# To do
Once you find the line with "M11,1306L352,1304L347,920" in the entries below, return exactly every line from it through the line with "M580,1382L581,1418".

BEGIN

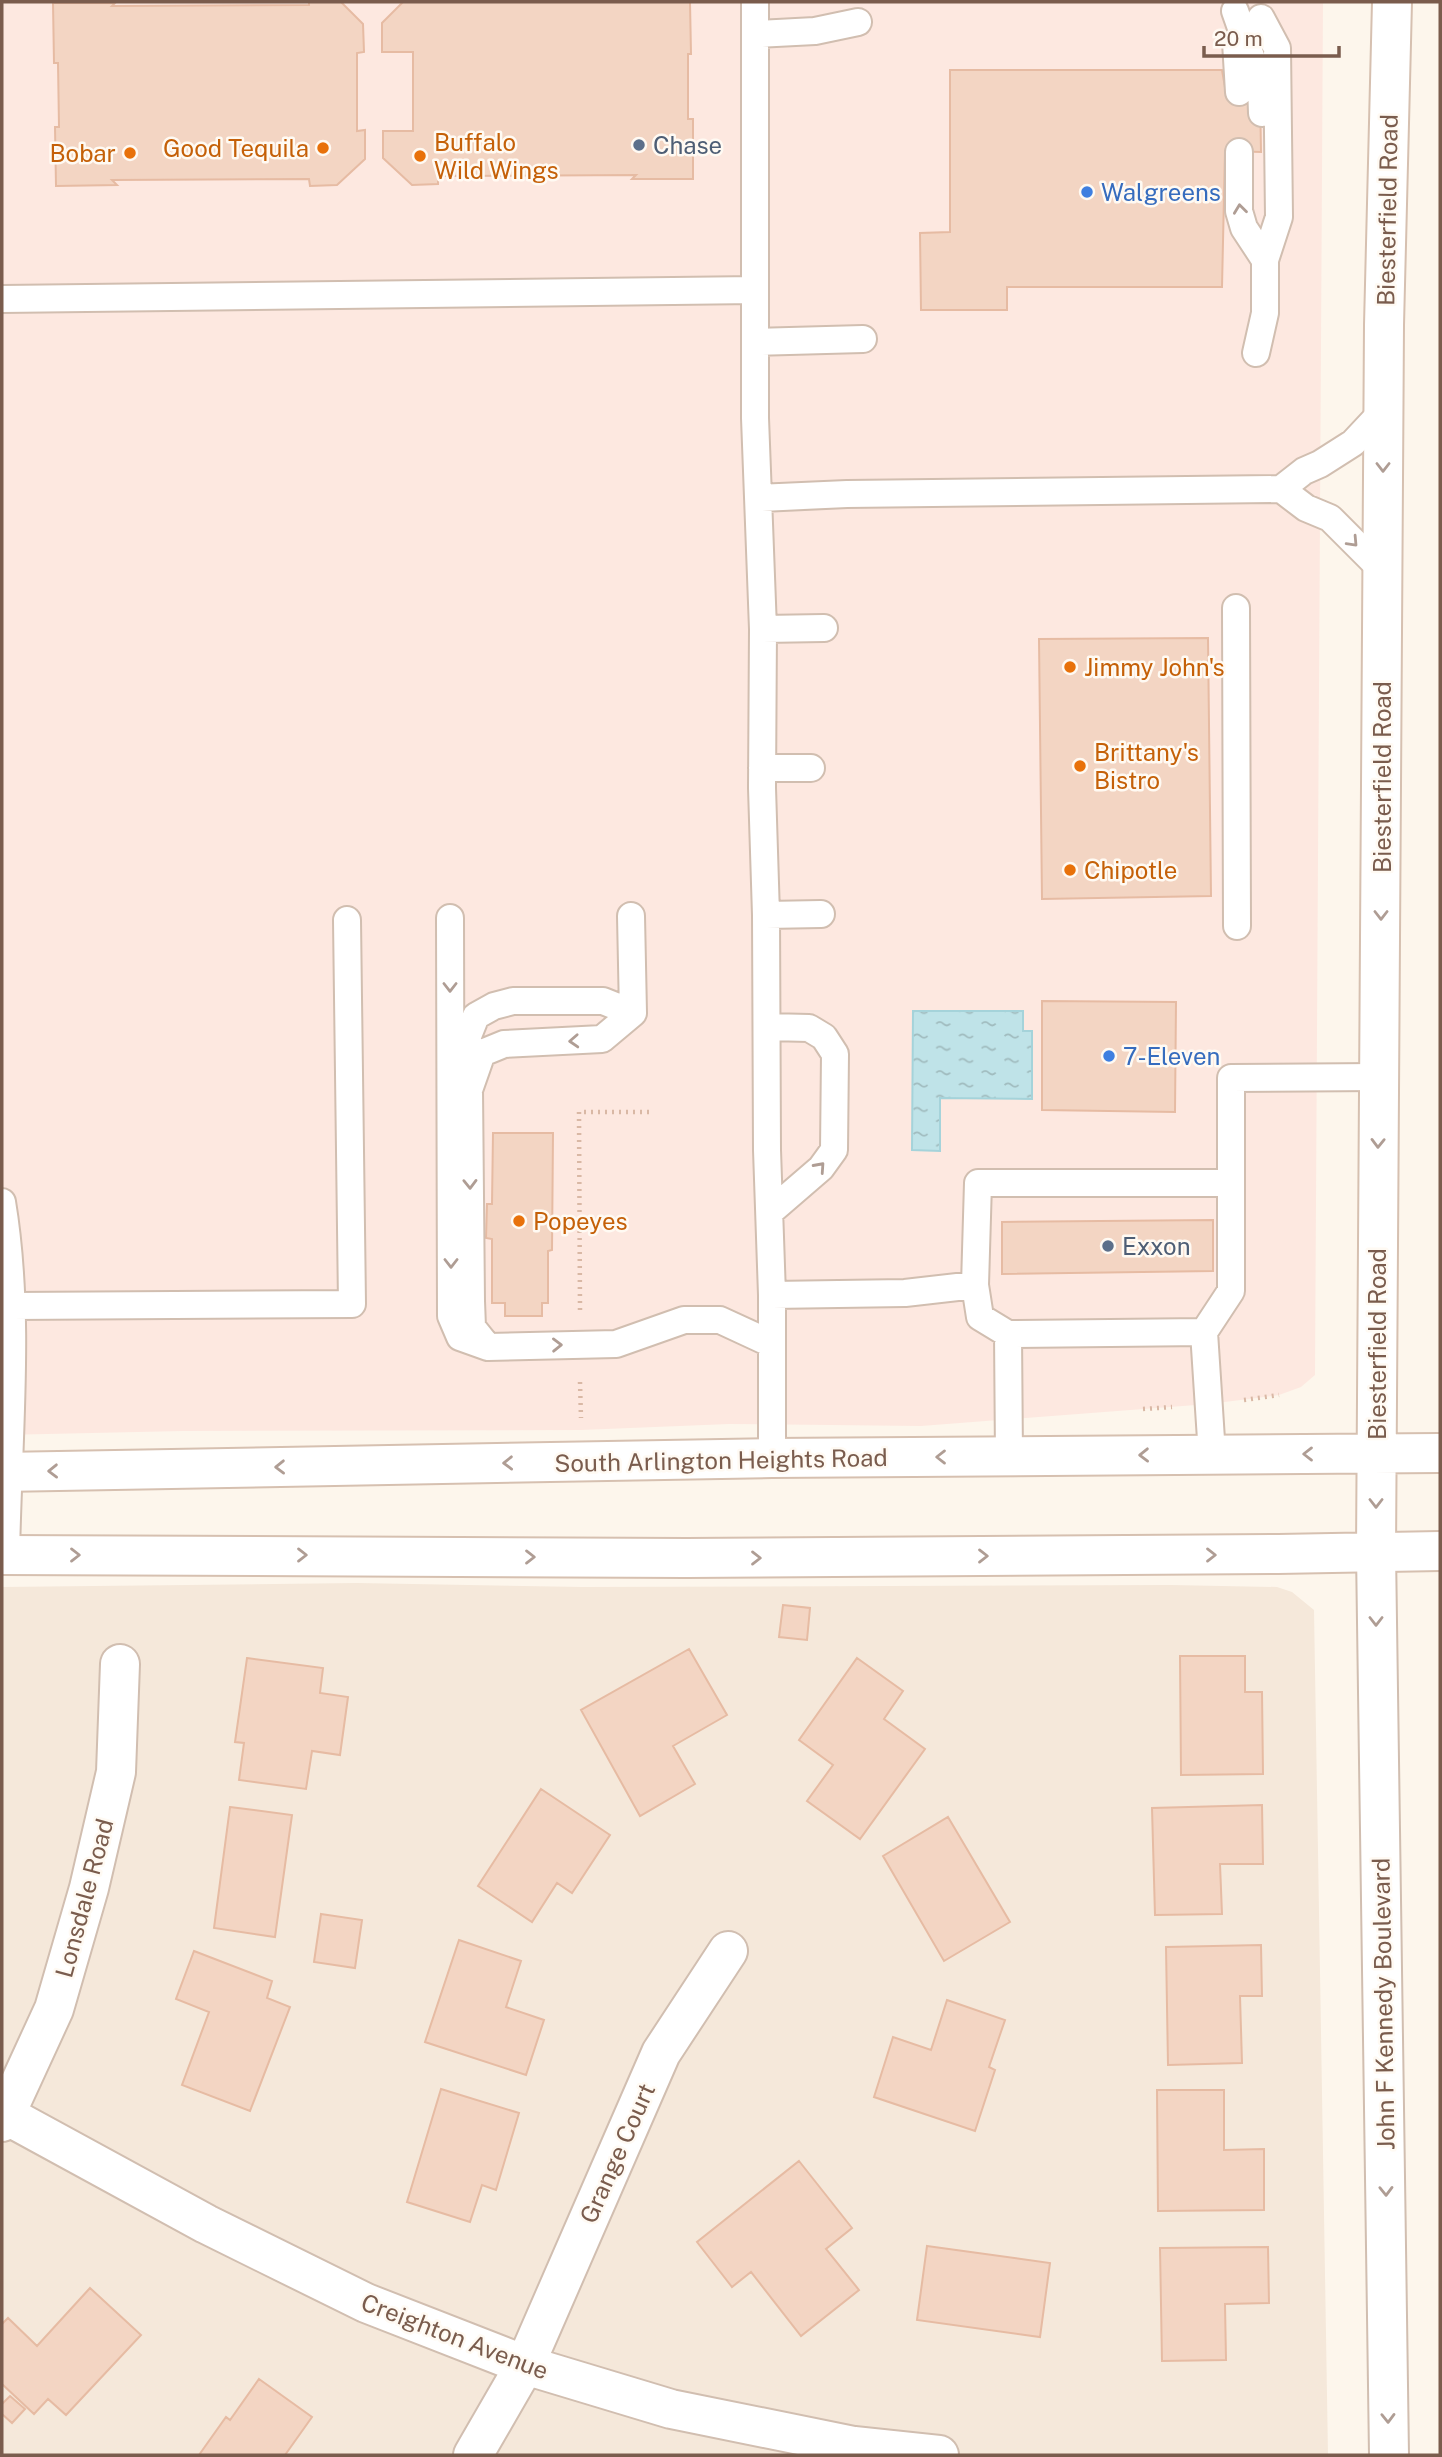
<svg xmlns="http://www.w3.org/2000/svg" width="1442" height="2457" font-family="'Public Sans',sans-serif">
<style>
.residential{fill:#f5e8da}
.commercial{fill:#fde8e0}
.water{fill:url(#water-ripples);stroke:#a5d3da;stroke-width:2}
.building{fill:#f3d5c3;stroke:#e6bba3;stroke-width:2}
.lines{fill:none;stroke-linecap:round;stroke-linejoin:round}
.service-casing{stroke:#d1beb0;stroke-width:30}
.minor-casing{stroke:#d1beb0;stroke-width:42}
.tertiary-casing{stroke:#d1beb0;stroke-width:42}
.secondary-casing{stroke:#d6c0b0;stroke-width:42}
.path{stroke:#d9b8a5;stroke-width:4.5;stroke-dasharray:2 5;stroke-linecap:butt}
.service{stroke:#fff;stroke-width:26}
.minor{stroke:#fff;stroke-width:38}
.tertiary{stroke:#fff;stroke-width:38}
.secondary{stroke:#fff;stroke-width:38}
.oneway{stroke:#af9d94}
.service-dot{fill:#5c6f8a;stroke:#fffaf3;stroke-width:2.5}
.food-dot{fill:#e8710a;stroke:#fffaf3;stroke-width:2.5}
.shop-dot{fill:#3f7fe0;stroke:#fffaf3;stroke-width:2.5}
.labels{text-anchor:middle;dominant-baseline:central;stroke-width:5;stroke-linejoin:round;paint-order:stroke}
.food-label{font-size:24px;fill:#c56008;stroke:#fffaf3;text-anchor:start}
.service-label{font-size:24px;fill:#4e5e75;stroke:#fffaf3;text-anchor:start}
.shop-label{font-size:24px;fill:#366cbe;stroke:#fffaf3;text-anchor:start}
.street-label{font-size:24px;fill:#7a5c4d;stroke:#fffaf3}
</style>
<defs>
<pattern id="water-ripples" width="26" height="14" patternUnits="userSpaceOnUse" patternTransform="scale(1.75)"><rect width="26" height="14" fill="#bfe3e8"/><path d="M2 4q2-2 4 0t4 0M15 11q2-2 4 0t4 0" fill="none" stroke="#a0bbbe"/></pattern>
</defs>
<rect width="100%" height="100%" fill="#fdf6ec"/>
<path class="residential" d="M357,1583L582,1587L1171,1585L1277,1587L1292,1592L1314,1610L1328,2455H2V1587Z"/>
<path class="commercial" d="M2,2H1323L1315,1375L1301,1387L1279,1395L1209,1404L921,1426L729,1424L581,1430L183,1431L2,1435Z"/>
<path class="water" d="M913,1011H1023V1031H1032V1099L940,1098V1151L912,1150Z"/>
<path class="building" d="M309,2H341L363,24L364,52L357,53V131L365,130V159L337,185L310,186L309,179L112,180L117,185L56,186L55,127H59L58,63H54L53,3H115L112,6L309,5Z
M403,2H690L691,54H688V119H693V179H632L636,175L438,176V184L412,185L383,158V131H413V52H382V23Z
M950,70H1222L1226,93H1260L1261,152L1225,151L1222,287H1007V310H921L920,233L950,232Z
M1208,638L1211,896L1042,899L1039,639Z
M1042,1001L1176,1002L1175,1112L1042,1110Z
M493,1133H553L552,1250L548,1251V1303H542V1316H505V1303H492V1239L486,1238L487,1204H492Z
M1213,1220V1271L1002,1274V1222Z
M783,1605L810,1608L807,1640L779,1637Z
M689,1649L727,1715L673,1746L695,1784L640,1816L581,1710Z
M1180,1656H1245V1692H1262L1263,1774L1181,1775Z
M247,1658L323,1668L320,1693L348,1697L340,1755L312,1751L306,1789L239,1780L244,1743L235,1742Z
M857,1658L903,1691L884,1719L925,1749L860,1839L807,1801L833,1765L799,1740Z
M541,1789L610,1835L572,1893L557,1883L532,1922L478,1886Z
M1262,1805L1263,1864H1220L1222,1914L1155,1915L1152,1808Z
M230,1807L292,1815L275,1937L214,1928Z
M948,1817L1010,1922L944,1961L883,1856Z
M321,1914L362,1920L355,1968L314,1962Z
M459,1940L521,1961L506,2007L544,2020L526,2075L425,2042Z
M1261,1945L1262,1996H1240L1242,2063L1168,2065L1166,1947Z
M194,1951L272,1981L267,1998L290,2007L250,2111L182,2085L209,2012L176,1999Z
M947,2000L1005,2020L989,2067L995,2070L975,2131L874,2097L893,2037L931,2050Z
M441,2089L519,2113L496,2190L482,2185L470,2222L407,2202Z
M1157,2090H1224V2150L1264,2149V2210L1158,2211Z
M799,2161L852,2228L826,2249L859,2290L801,2336L751,2272L732,2287L697,2242Z
M927,2246L1050,2263L1040,2337L917,2320Z
M1268,2247L1269,2303L1225,2304L1226,2360L1162,2361L1160,2248Z
M90,2288L141,2335L66,2415L48,2399L34,2414L2,2384V2324L8,2318L37,2346Z
M259,2379L312,2417L285,2455H199L226,2417L230,2420Z
M10,2396L25,2409L12,2423L2,2414V2404Z"/>
<g class="lines">
<defs>
<path id="service" d="M1235,11L1261,85L1262,113
M755,34L815,31L858,22
M1236,42L1239,92
M1239,152V211L1244,228L1265,260
M755,290V2
M2,299L755,290V418L763,629L762,788L766,915L767,1150L772,1295V1458
M756,342L863,339
M1256,353L1265,313V260L1279,217L1277,48L1261,18
M1281,489L1304,471L1320,464L1353,443L1383,411
M759,498L847,494L1281,489L1306,508L1330,518L1383,571
M1236,608L1237,926
M763,629L824,628
M762,768H811
M766,915L821,914
M631,916L633,1013
M450,918L451,1316L460,1337L488,1347L616,1344L684,1320H720L772,1344
M768,1027L809,1028L824,1037L835,1054L834,1150L821,1168L770,1212
M469,1071L468,1036L476,1016L494,1006L513,1001H603L633,1013
M2,1202C21,1316 8,1440 6,1555
M772,1295L905,1293L975,1285
M11,1306L352,1304L347,920
M1204,1332L1008,1334L980,1317L975,1285L978,1183H1229
M1008,1334L1009,1457
M488,1347L472,1327L471,1301L469,1090L482,1053L504,1044L602,1039L633,1013
M1212,1455L1204,1332L1231,1291V1078L1379,1077"/>
<path id="minor" d="M6,2115L206,2224L366,2303L525,2365L671,2409L854,2446L939,2455
M2,2122L54,2009L89,1888L116,1772L120,1664
M473,2455L525,2365L661,2053L728,1951"/>
<path id="tertiary" d="M1376,1552L1389,2455"/>
<path id="secondary" d="M2,1472L772,1458L1440,1453
M1376,1552L1384,325L1392,2
M2,1555L687,1558L1278,1554L1440,1551"/>
</defs>
<use href="#service" class="service-casing"/>
<use href="#minor" class="minor-casing"/>
<use href="#tertiary" class="tertiary-casing"/>
<use href="#secondary" class="secondary-casing"/>
<path class="path" d="M580,1310L579,1112H650
M580,1382L581,1418
M1244,1400L1279,1395
M1143,1409L1172,1407"/>
<use href="#service" class="service"/>
<use href="#minor" class="minor"/>
<use href="#tertiary" class="tertiary"/>
<use href="#secondary" class="secondary"/>
</g>
<defs><path id="oneway-chevron" d="M-2-3.5L2.5 0L-2 3.5" fill="none" stroke-width="1.6" stroke-linecap="round" stroke-linejoin="round" transform="scale(1.75)"/></defs>
<g class="oneway">
<use href="#oneway-chevron" transform="translate(1240 209) rotate(-97)"/>
<use href="#oneway-chevron" transform="translate(1383 467) rotate(90)"/>
<use href="#oneway-chevron" transform="translate(1353 542) rotate(47)"/>
<use href="#oneway-chevron" transform="translate(1381 915) rotate(90)"/>
<use href="#oneway-chevron" transform="translate(450 987) rotate(90)"/>
<use href="#oneway-chevron" transform="translate(574 1041) rotate(177)"/>
<use href="#oneway-chevron" transform="translate(1378 1143) rotate(91)"/>
<use href="#oneway-chevron" transform="translate(820 1167) rotate(-48)"/>
<use href="#oneway-chevron" transform="translate(470 1184) rotate(89)"/>
<use href="#oneway-chevron" transform="translate(451 1263) rotate(90)"/>
<use href="#oneway-chevron" transform="translate(557 1345) rotate(-1)"/>
<use href="#oneway-chevron" transform="translate(1308 1454) rotate(180)"/>
<use href="#oneway-chevron" transform="translate(1144 1455) rotate(179)"/>
<use href="#oneway-chevron" transform="translate(941 1457) rotate(180)"/>
<use href="#oneway-chevron" transform="translate(508 1463) rotate(179)"/>
<use href="#oneway-chevron" transform="translate(280 1467) rotate(179)"/>
<use href="#oneway-chevron" transform="translate(53 1471) rotate(179)"/>
<use href="#oneway-chevron" transform="translate(1376 1503) rotate(90)"/>
<use href="#oneway-chevron" transform="translate(75 1555)"/>
<use href="#oneway-chevron" transform="translate(302 1555)"/>
<use href="#oneway-chevron" transform="translate(1211 1555)"/>
<use href="#oneway-chevron" transform="translate(983 1556)"/>
<use href="#oneway-chevron" transform="translate(530 1557)"/>
<use href="#oneway-chevron" transform="translate(756 1558)"/>
<use href="#oneway-chevron" transform="translate(1376 1621) rotate(90)"/>
<use href="#oneway-chevron" transform="translate(1386 2191) rotate(89)"/>
<use href="#oneway-chevron" transform="translate(1388 2418) rotate(89)"/>
</g>
<g class="service-dot">
<circle cx="639" cy="145" r="7"/>
<circle cx="1108" cy="1246" r="7"/>
</g>
<g class="food-dot">
<circle cx="323" cy="148" r="7"/>
<circle cx="130" cy="153" r="7"/>
<circle cx="420" cy="156" r="7"/>
<circle cx="1070" cy="667" r="7"/>
<circle cx="1080" cy="766" r="7"/>
<circle cx="1070" cy="870" r="7"/>
<circle cx="519" cy="1221" r="7"/>
</g>
<g class="shop-dot">
<circle cx="1087" cy="192" r="7"/>
<circle cx="1109" cy="1056" r="7"/>
</g>
<g class="labels">
<g class="food-label">
<text x="434" y="142">Buffalo<tspan x="434" dy="28">Wild Wings</tspan></text>
<text x="309" y="148" text-anchor="end">Good Tequila</text>
<text x="116" y="153" text-anchor="end">Bobar</text>
<text x="1084" y="667">Jimmy John's</text>
<text x="1094" y="752">Brittany's<tspan x="1094" dy="28">Bistro</tspan></text>
<text x="1084" y="870">Chipotle</text>
<text x="533" y="1221">Popeyes</text>
</g>
<g class="service-label">
<text x="653" y="145">Chase</text>
<text x="1122" y="1246">Exxon</text>
</g>
<g class="shop-label">
<text x="1101" y="192">Walgreens</text>
<text x="1123" y="1056">7-Eleven</text>
</g>
<g class="street-label">
<text transform="translate(1387 210) rotate(-89)">Biesterfield Road</text>
<text transform="translate(1382 777) rotate(-90)">Biesterfield Road</text>
<text transform="translate(1377 1344) rotate(-90)">Biesterfield Road</text>
<text transform="translate(721 1460) rotate(-1)">South Arlington Heights Road</text>
<text transform="translate(84 1898) rotate(-75)">Lonsdale Road</text>
<text transform="translate(1383 2004) rotate(-91)">John F Kennedy Boulevard</text>
<text transform="translate(617 2153) rotate(-66)">Grange Court</text>
<text transform="translate(455 2336) rotate(21)">Creighton Avenue</text>
</g>
</g>
<rect width="1442" height="2457" fill="none" stroke="#7a5c4d" stroke-width="7"/>
<path d="M1204 46v10h135v-10" fill="none" stroke="#7a5c4d" stroke-width="3.5"/>
<text x="1214" y="46" font-size="21" fill="#7a5c4d" stroke="#fffaf3" stroke-width="5" paint-order="stroke">20 m</text>
</svg>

END

# Response below
M11,1306L352,1304L347,920
M1204,1332L1008,1334L980,1317L975,1285L978,1183H1229
M1008,1334L1009,1457
M488,1347L472,1327L471,1301L469,1090L482,1053L504,1044L602,1039L633,1013
M1212,1455L1204,1332L1231,1291V1078L1379,1077"/>
<path id="minor" d="M6,2115L206,2224L366,2303L525,2365L671,2409L854,2446L939,2455
M2,2122L54,2009L89,1888L116,1772L120,1664
M473,2455L525,2365L661,2053L728,1951"/>
<path id="tertiary" d="M1376,1552L1389,2455"/>
<path id="secondary" d="M2,1472L772,1458L1440,1453
M1376,1552L1384,325L1392,2
M2,1555L687,1558L1278,1554L1440,1551"/>
</defs>
<use href="#service" class="service-casing"/>
<use href="#minor" class="minor-casing"/>
<use href="#tertiary" class="tertiary-casing"/>
<use href="#secondary" class="secondary-casing"/>
<path class="path" d="M580,1310L579,1112H650
M580,1382L581,1418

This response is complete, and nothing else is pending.